Magic never far away in ‘crazy’ life

web-where are they now - close family kew beach
Lisa, Ava and Michael Close are seen at Kew Beach recently. Lisa was a 16-year-old magician when she was featured in a 1986 edition of Ward 9 Community News (now Beach Metro Community News).
PHOTO: Scott Murdoch

When I sat down with Lisa Close (née Moore) in 1986, she was a high school student being driven around to children’s birthday parties on weekends by her Dad with her magician’s top hat, dove, rabbit and linking rings in the back seat.
At 16, she had already invested $600 of her own money into her craft, racked up hours in a magic shop and performed at community centres and private festivities where she charged $30 for 30 minutes.
She was only 11 when her Dad, Ross, started bringing home the magic tricks that sparked her interest; two years later, she placed third out of 12 in a competition performing before a live audience.
“I would like to be a magician’s assistant because that role is more complicated and there is more to do,” Moore said in the Dec. 16, 1986 edition of Beach Metro News (then Ward Nine News) when she was a Grade 11 student at Malvern Collegiate.
In 27 years, she has rarely let magic out of her sight. Even as a driver for an armoured car company after high school graduation, she squeezed in some tricks. “I worked nights,” she says, “so sometimes I would have a kid’s magic show during the day and then drive around all night in my 25-ton truck toting a gun!”
In 1992, the ambitious 22-year-old who grew up on Waverley Road, met magician Michael Close at a magic convention in Niagara Falls, New York.
“I was an attendee and he was a guest performer,” she remembers. “We became fast friends and regularly saw each other at conventions around the US.” By 1995, they were an item. Seven years later they were married and following their passion in Las Vegas, where she landed a job demonstrating magic in shops located in the major hotels on the Las Vegas Strip and, later, became an assistant to Mac King, a headliner at Harrah’s Hotel and Casino.
Next came tours of the U.S. and Canada doing speaking engagements.
“Michael lectured, I did the back-room sales. It was a great chance to meet and connect with magicians all over North America,” Close says recalling their 60-city 90-day tour in 2005. They also lectured in England, Scotland, Ireland, and Amsterdam.

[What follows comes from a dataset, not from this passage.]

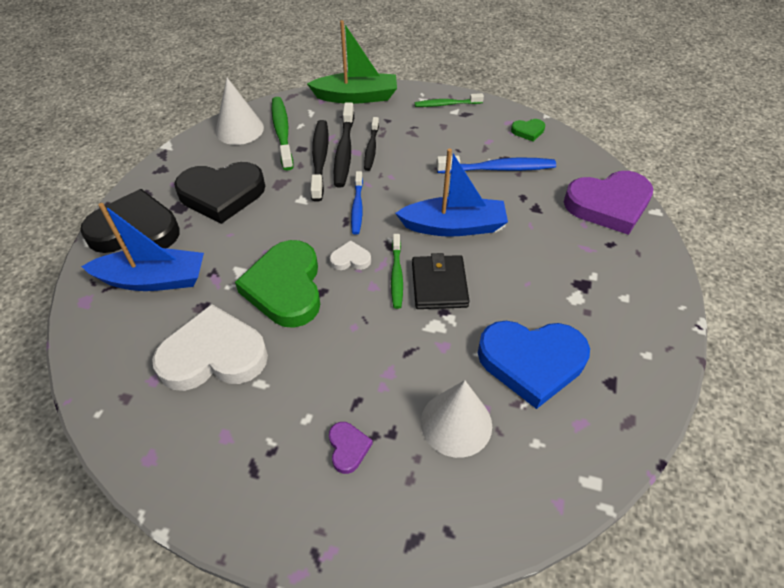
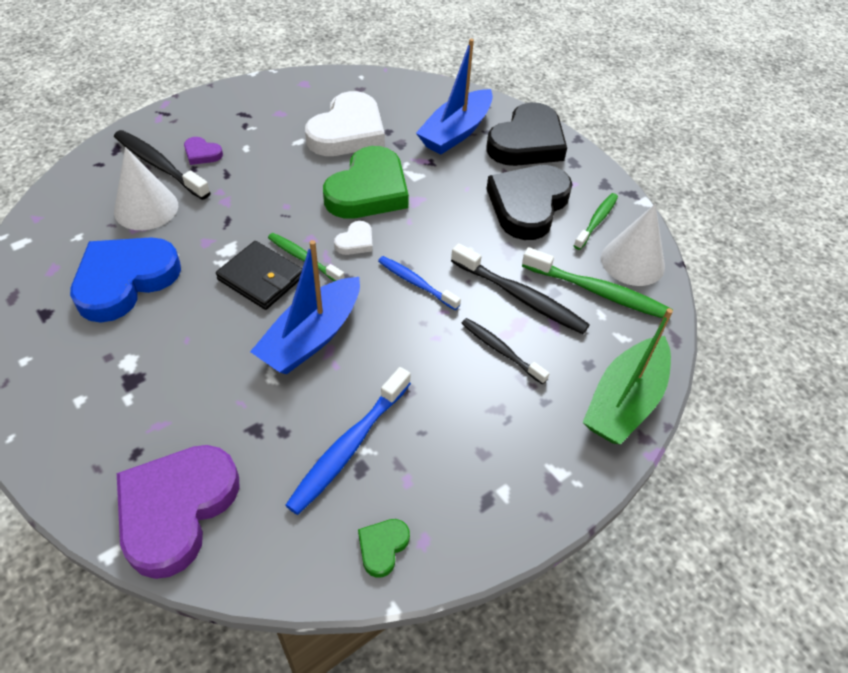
camera: 125 degrees right, 0 degrees up
(286, 288) = (368, 190): green heart -> green heart turned 90 degrees clockwise
(344, 151) = (517, 324): black toothbrush -> black toothbrush (160, 166)
(447, 104) = (527, 494): green toothbrush -> green toothbrush (596, 221)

In 2006, the couple decided they wanted to adopt a child from Guatemala. After completing necessary local legalities, they flew to Guatemala City to wrap up the procedure. What was supposed to be a six-week stay while paperwork was completed turned into “eight months, 16 days and 10 hours — but who’s counting?” laughs Close as she hugs seven-year-old Ava in the Richmond Hill home they moved into in June. They had headed back to Canada in 2011 after the harsh U.S. economic downturn made it hard to find work in the entertainment-driven Nevada city and settled in Mississauga.
Now, Close enjoys her part time job as a demonstrator at The Browser’s Den of Magic and full-time responsibilities as Art Director and Graphic Designer for the glossy 72-page magazine, M-U-M, edited by her husband, which reaches about 5,000 magicians world wide every month.
In mid-July, she says “crazy” described their summer to that point. “We moved to Richmond Hill, went to Washington, DC for a magic convention and had to finish the magazine on deadline while on the road and unpacking boxes in our new place. It’s been crazy, but we love our life!”
Lorie Murdoch wrote a series of articles under the Persons of Note banner in 1986 and 1987. She decided to follow up with some of her subjects to see where life has taken them, in a new column which will appear occasionally in beach Metro News.